“¿No es éste el carpintero, el hijo de María?.... Y desconfiaban de Él. Jesús les decía: No desprecian a un profeta más que en su tierra, entre sus parientes y en su casa”. (Mc 6, 3-5)

 

La violenta reacción de los paisanos de Jesús contra él, con motivo de la visita del Señor a Nazaret, que es recogida en el texto del Evangelio de este domingo, se debió a algo tan sencillo como una corrección, una crítica, que Cristo se atrevió a hacerles. Hay mucha gente así. Todo va bien con ellos mientras les das la razón. Todo va bien mientras les dices que son buenísimos. Pero si te atreves a disentir en algo o a pedirles que cambien en alguno de sus comportamientos, reaccionan contra ti con gran virulencia, a veces incluso con calumnias.

Es una pena, porque si tuvieran humildad podrían cambiar y entonces mejorarían notablemente.

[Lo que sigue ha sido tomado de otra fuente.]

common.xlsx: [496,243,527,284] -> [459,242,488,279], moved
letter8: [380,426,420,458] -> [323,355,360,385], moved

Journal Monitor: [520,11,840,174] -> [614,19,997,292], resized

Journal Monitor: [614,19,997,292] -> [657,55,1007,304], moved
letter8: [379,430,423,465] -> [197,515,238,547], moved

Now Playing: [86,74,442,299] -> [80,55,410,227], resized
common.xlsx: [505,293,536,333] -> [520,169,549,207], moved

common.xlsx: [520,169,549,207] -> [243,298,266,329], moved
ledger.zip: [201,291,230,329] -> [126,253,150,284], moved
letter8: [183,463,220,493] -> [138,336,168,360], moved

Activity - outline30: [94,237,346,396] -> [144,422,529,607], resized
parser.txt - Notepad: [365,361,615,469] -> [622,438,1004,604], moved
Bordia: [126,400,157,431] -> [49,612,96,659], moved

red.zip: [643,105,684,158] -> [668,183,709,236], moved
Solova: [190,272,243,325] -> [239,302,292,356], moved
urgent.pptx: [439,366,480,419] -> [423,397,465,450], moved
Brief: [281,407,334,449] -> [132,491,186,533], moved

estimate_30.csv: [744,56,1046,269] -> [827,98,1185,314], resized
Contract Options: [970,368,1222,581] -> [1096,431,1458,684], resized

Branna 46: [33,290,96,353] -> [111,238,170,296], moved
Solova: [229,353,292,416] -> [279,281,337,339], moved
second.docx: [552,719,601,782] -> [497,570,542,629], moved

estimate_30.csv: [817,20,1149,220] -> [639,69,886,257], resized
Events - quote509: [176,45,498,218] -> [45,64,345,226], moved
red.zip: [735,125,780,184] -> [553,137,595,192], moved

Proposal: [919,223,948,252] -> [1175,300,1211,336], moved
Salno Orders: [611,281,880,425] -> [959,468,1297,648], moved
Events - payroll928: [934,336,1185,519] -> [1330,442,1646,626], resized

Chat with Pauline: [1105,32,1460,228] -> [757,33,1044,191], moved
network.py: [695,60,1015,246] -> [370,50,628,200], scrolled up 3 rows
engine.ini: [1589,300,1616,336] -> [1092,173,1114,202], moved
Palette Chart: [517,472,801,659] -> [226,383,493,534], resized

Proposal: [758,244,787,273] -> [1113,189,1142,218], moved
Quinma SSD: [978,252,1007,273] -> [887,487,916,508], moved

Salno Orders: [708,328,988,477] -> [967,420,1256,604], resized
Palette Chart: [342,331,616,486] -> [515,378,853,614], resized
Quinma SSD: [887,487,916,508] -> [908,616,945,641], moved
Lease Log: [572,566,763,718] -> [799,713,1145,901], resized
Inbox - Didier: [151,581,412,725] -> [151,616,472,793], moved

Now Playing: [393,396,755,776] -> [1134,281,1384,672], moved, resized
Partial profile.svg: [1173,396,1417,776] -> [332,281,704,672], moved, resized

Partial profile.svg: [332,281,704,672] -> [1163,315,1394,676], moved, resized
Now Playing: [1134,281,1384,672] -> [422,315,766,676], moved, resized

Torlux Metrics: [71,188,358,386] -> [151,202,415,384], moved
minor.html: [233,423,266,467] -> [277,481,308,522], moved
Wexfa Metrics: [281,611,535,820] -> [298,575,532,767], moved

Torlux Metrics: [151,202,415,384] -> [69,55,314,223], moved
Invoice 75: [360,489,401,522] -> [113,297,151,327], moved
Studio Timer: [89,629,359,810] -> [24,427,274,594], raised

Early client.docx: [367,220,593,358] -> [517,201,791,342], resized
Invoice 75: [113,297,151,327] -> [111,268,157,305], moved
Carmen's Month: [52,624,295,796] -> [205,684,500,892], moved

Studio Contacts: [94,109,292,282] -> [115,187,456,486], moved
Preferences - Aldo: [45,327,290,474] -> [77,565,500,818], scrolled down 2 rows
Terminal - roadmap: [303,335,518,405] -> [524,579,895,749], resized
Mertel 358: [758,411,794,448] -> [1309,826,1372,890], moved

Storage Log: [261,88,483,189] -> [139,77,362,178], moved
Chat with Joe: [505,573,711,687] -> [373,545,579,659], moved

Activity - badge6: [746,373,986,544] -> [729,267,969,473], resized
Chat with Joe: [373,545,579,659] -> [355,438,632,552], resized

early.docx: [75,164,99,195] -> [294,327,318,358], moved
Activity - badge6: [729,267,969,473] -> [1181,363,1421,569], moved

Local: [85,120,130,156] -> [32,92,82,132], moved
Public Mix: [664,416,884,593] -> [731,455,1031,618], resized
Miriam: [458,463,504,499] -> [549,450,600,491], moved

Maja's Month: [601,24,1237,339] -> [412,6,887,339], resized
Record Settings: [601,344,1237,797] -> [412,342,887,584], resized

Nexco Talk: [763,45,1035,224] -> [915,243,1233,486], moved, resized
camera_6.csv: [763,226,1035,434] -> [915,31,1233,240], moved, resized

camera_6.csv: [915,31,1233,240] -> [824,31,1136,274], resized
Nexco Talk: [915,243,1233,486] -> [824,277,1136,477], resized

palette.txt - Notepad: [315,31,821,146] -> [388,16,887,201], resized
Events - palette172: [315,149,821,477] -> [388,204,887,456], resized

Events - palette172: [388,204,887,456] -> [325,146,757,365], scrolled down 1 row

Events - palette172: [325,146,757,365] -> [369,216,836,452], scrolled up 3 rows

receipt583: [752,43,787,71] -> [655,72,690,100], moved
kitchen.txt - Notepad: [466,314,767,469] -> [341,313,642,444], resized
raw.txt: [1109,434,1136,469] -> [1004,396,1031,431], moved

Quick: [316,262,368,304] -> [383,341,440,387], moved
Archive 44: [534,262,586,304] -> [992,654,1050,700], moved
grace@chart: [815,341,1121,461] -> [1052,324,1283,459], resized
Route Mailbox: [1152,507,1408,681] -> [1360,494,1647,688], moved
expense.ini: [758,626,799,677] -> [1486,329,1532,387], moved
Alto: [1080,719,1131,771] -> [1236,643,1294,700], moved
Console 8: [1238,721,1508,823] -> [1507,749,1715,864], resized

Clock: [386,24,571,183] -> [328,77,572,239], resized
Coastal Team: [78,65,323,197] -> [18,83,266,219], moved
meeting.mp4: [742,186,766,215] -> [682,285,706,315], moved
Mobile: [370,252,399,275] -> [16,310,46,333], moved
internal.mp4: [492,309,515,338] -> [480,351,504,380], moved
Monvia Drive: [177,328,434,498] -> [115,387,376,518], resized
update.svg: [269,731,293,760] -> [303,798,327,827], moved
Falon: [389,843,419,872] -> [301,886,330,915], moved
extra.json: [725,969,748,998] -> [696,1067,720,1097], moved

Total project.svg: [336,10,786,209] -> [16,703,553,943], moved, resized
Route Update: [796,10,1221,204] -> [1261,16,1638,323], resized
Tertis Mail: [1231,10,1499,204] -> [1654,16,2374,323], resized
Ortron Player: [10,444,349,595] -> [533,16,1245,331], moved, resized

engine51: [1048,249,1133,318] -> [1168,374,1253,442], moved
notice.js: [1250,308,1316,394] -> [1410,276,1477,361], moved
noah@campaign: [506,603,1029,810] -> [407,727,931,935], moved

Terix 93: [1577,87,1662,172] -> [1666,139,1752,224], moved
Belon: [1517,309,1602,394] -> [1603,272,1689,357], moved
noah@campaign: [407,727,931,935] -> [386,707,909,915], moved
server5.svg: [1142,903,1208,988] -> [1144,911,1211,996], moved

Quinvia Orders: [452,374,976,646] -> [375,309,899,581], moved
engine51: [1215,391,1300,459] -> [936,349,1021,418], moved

Además, es muy frecuente que esas personas, aquejadas del defecto de la soberbia, tengan muy buenas cualidades en otros aspectos. Estarían realmente en el camino de la santidad y de la perfección con sólo aceptar las correcciones. Todo se lo toman como algo personal, como una falta a su honor, como una injusticia, y al rechazar las críticas se impiden a sí mismas la posibilidad de mejorar, de completar sus muchas virtudes.

En todo caso, esta semana debemos procurar no ser nosotros los que incurran en ese defecto, no sea que, dándonos cuenta de lo que hacen mal los demás, no nos percatemos de que el pecado de la soberbia también anida en nuestro corazón. A la vez, tenemos que procurar, si nos vemos en la obligación de corregir a alguien, hacerlo con el mayor tacto, con la mayor caridad posible, para que no sean las formas las que impidan recoger los frutos de la conversión.